Figure tutélaire de la scène littéraire française, l’emblématique patron des éditions Grasset durant trois décennies, Jean-Claude Fasquelle, s’est éteint à l’âge de 90 ans.

Il était né au milieu des livres, dans une famille d’éditeurs. Son grand père Eugène, qui fonda les éditions Fasquelle à la toute fin du XIXe siècle, avait publié Maupassant, Daudet et Zola, tandis que son père Charles avait couvé des livres de Marcel Pagnol et Jean Rostand. À seulement 23 ans, on lui confia les rênes de la maison familiale. Lui qui n’était pas convaincu de vouloir faire ce métier, dévora bientôt les manuscrits, découvrit l’excitation particulière d’être le premier lecteur d’un texte, de dénicher de nouveaux auteurs, de les défendre, de les suivre ensuite dans la durée, d’accompagner le développement de leurs projets et la maturation de leur génie. Oui, Jean-Claude Fasquelle était bien fait pour cela. Il en eut vite et la certitude, et le talent. Avec flair, il sut attirer à lui des écrivains qui ne trouvaient pas leur place ou du moins leur voix chez ses confrères. Dans « Libelle », la collection qu’il fonda comme un rempart au moralisme qui s’emparait selon lui des autres maisons littéraires, il permit aux « hussards » Roger Vailland, Michel Déon, Antoine Blondin ou Bernard Frank d’aiguiser leur plume et de décocher leurs flèches dans des pamphlets sans concession. 

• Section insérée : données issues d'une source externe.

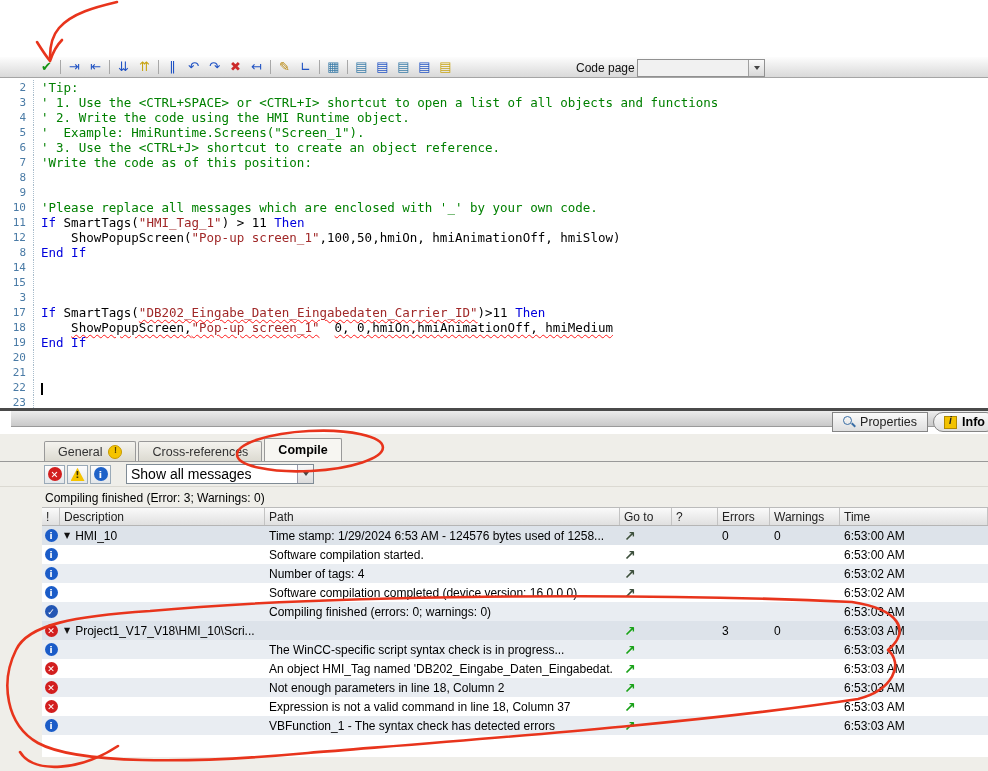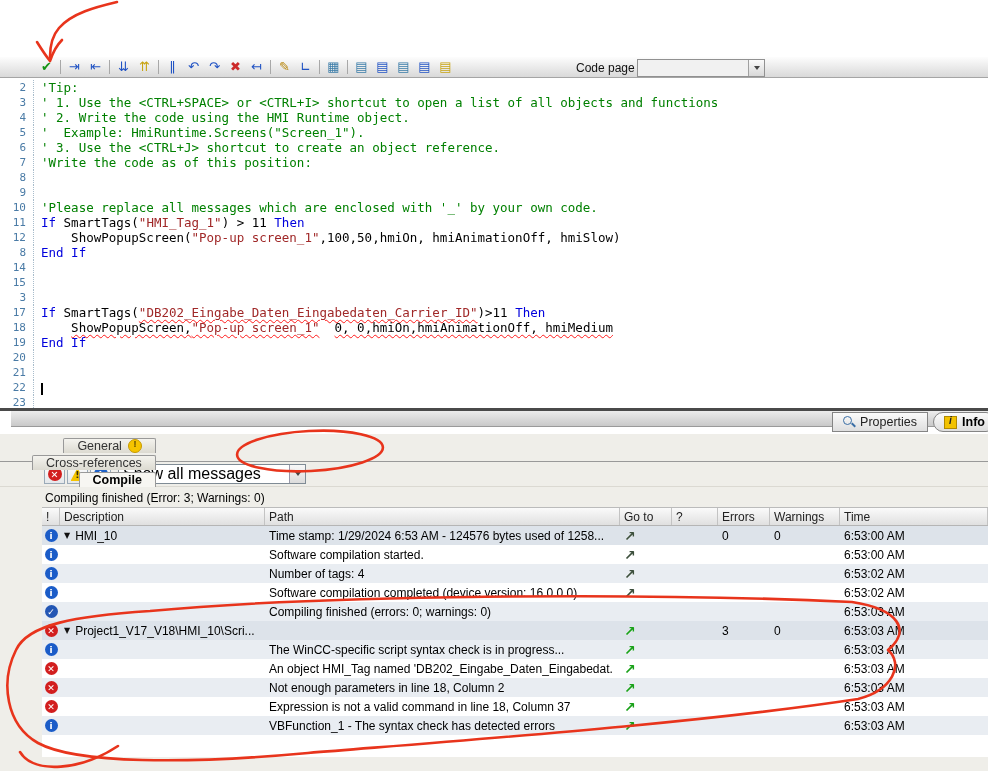"General" .ptabs { flex-direction: column -> none; left: 32px -> 44px }
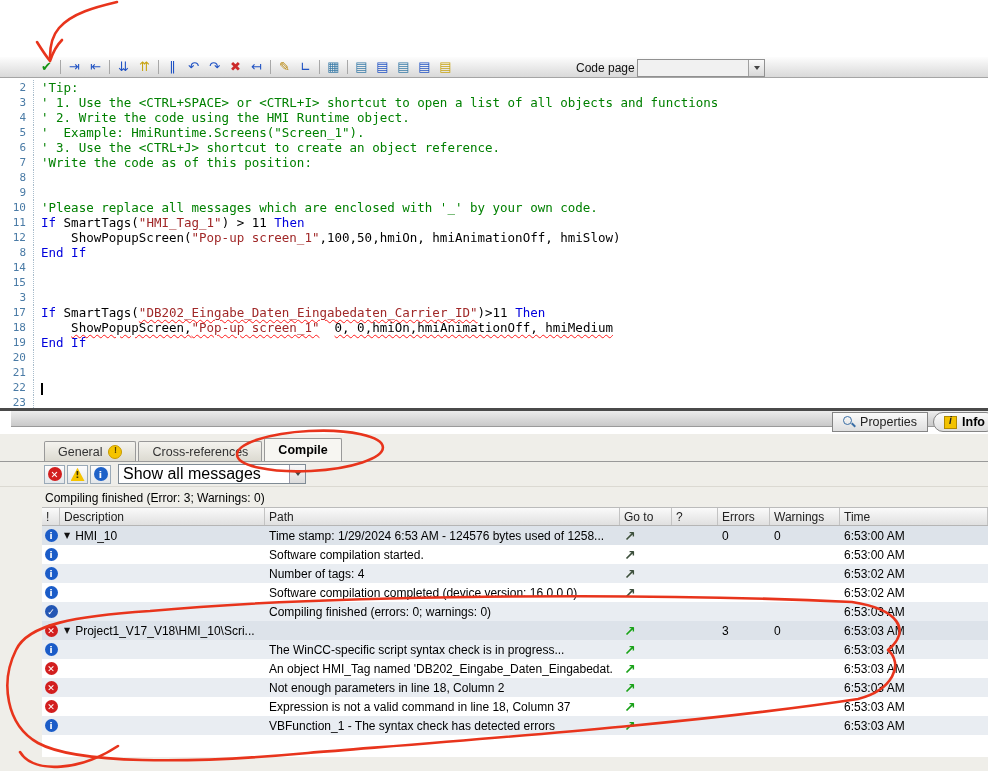"Show all messages" .msg-dd { font-size: 16px -> 14px; margin-left: 4px -> 12px }
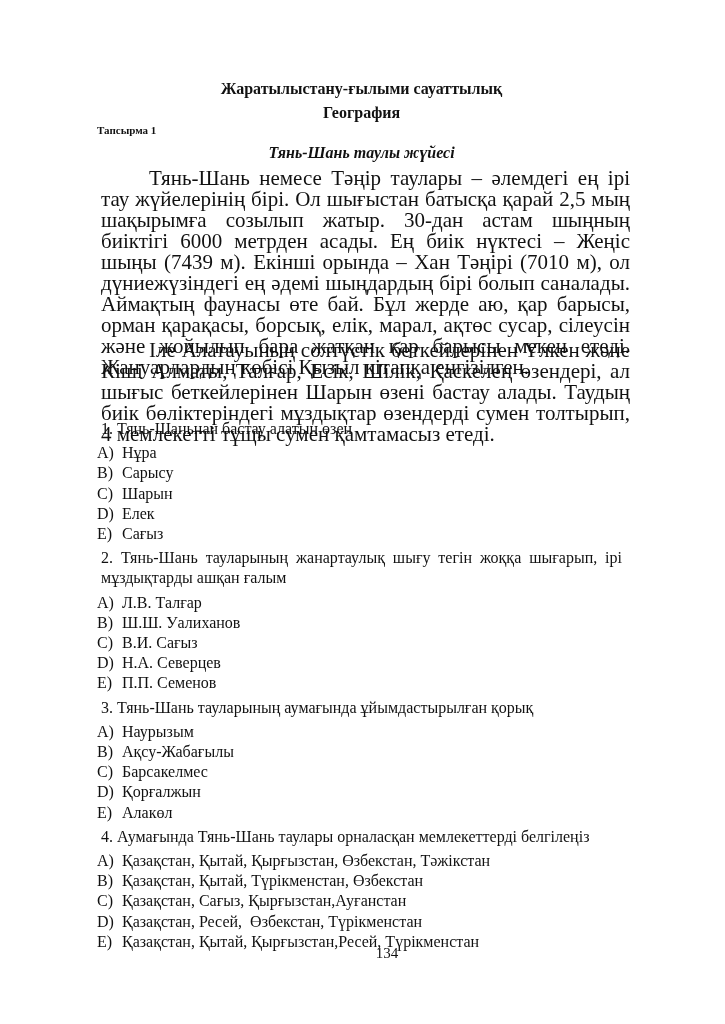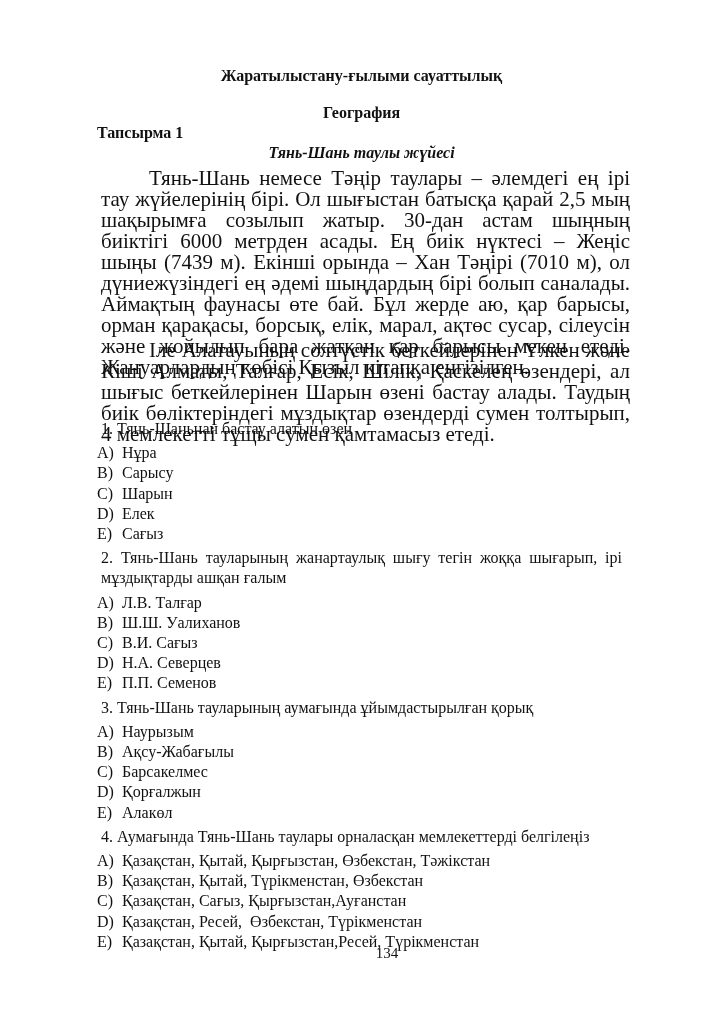"Жаратылыстану-ғылыми сауаттылық" .t1 { top: 67px -> 80px }
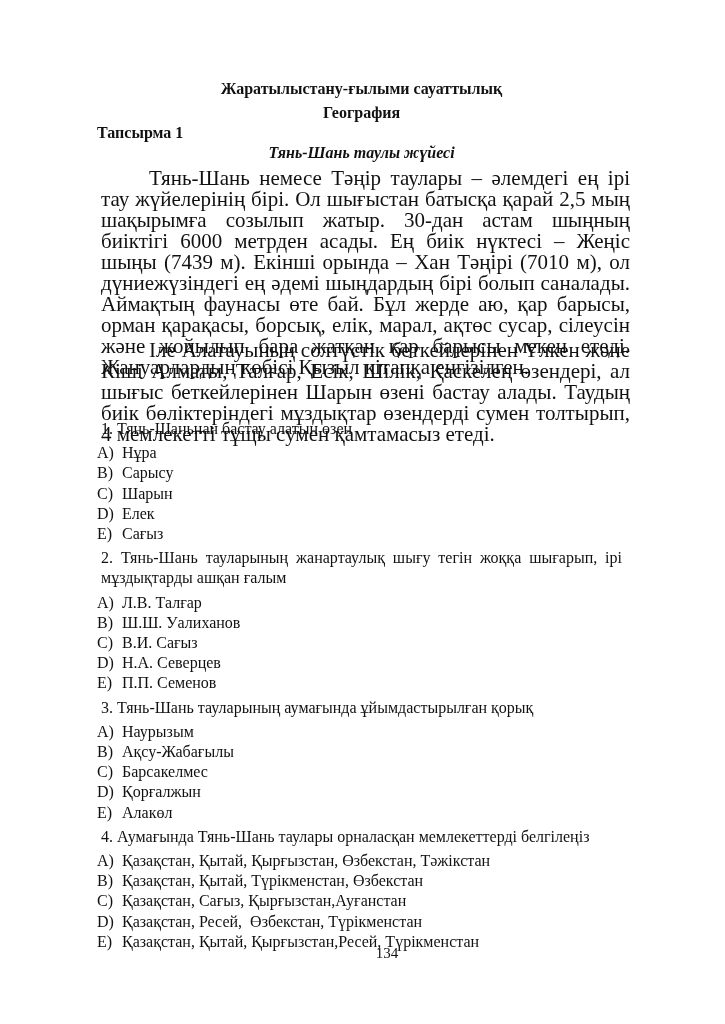"Тапсырма 1" .task { font-size: 16px -> 11px }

En 1959, la maison Fasquelle fusionna avec Grasset. Lui qui portait le patronyme de la petite maison qui s’était fondue dans la grande échappa à l’effacement qui frappa son nom. Mieux, dix ans plus tard, Jean-Claude Fasquelle dirigeait l’enseigne sise au 61 rue des Saints-Pères, d’abord en tant que directeur général, puis comme PDG. Il lui tailla une identité nouvelle, avec ses couvertures jaunes au grain épais, et sa police de caractère reconnaissable entre mille. 

Surtout, durant près d’un demi-siècle, Jean-Claude Fasquelle édita, dénicha, exhaussa des livres de René de Obaldia, François Weyergans, Amin Maalouf, Marc Lambron, Frédéric Beigbeder, Yann Moix, Virginie Despentes… Inlassablement, bec et ongles, il défendait « ses » auteurs et pouvait régulièrement s’enorgueillir de les voir récolter des moissons de lauriers après la saison des prix. Par ses choix et sa pugnacité, Jean-Claude Fasquelle fit de Grasset une maison qui compte, capable de rivaliser avec les plus grandes, et dont les ouvrages pouvaient désormais, comme les leurs, se parer d’un bandeau rouge à l’automne. 

Avec sa seconde épouse, Nicky Jegher Fasquelle, il dirigea également le Magazine littéraire pendant plus de 30 ans, gardant ainsi des yeux et des oreilles sur tous les débats du temps et sur les plumes pleines de promesses, qu’il invitait aussitôt repérée à venir s’abreuver à l’encrier de Grasset. 

Jean-Claude Fasquelle aimait les livres, de tous les genres et de tous les registres. Il ne boudait nullement les livres populaires, loin s’en faut. Il fut par exemple à l’origine des mémoires de Brigitte Bardot, Initiales B.B., vendu à plus d’un million d’exemplaires à travers le monde en 1996. 

Ce polyglotte capable de lire des manuscrits aussi bien en français qu’en anglais, allemand, italien et espagnol aimait passionnément toutes les littératures. Ses lectures, ses goûts, ne connaissaient pas de frontière. Et il comptait parmi ses plus grands faits d’armes d’avoir été l’éditeur français de prédilection de Gabriel Garcia Marquez, Umberto Eco et Truman Capote. 

A la charnière de l’an 2000, après 47 ans d’édition au plus haut niveau de passion et d’exigence, il laissa son fauteuil à Olivier Nora, qui l’occupe toujours. Il confia à ce dernier une institution puissante et prestigieuse, qu’il avait su hisser sur le même plan que ses grandes concurrentes, comme Gallimard ou le Seuil. 

Le Président de la République et son épouse saluent la carrière d’un grand éditeur français qui fit rayonner certains de nos meilleurs auteurs et qui nous ouvrit le cœur et l’esprit à des littératures venues d’ailleurs.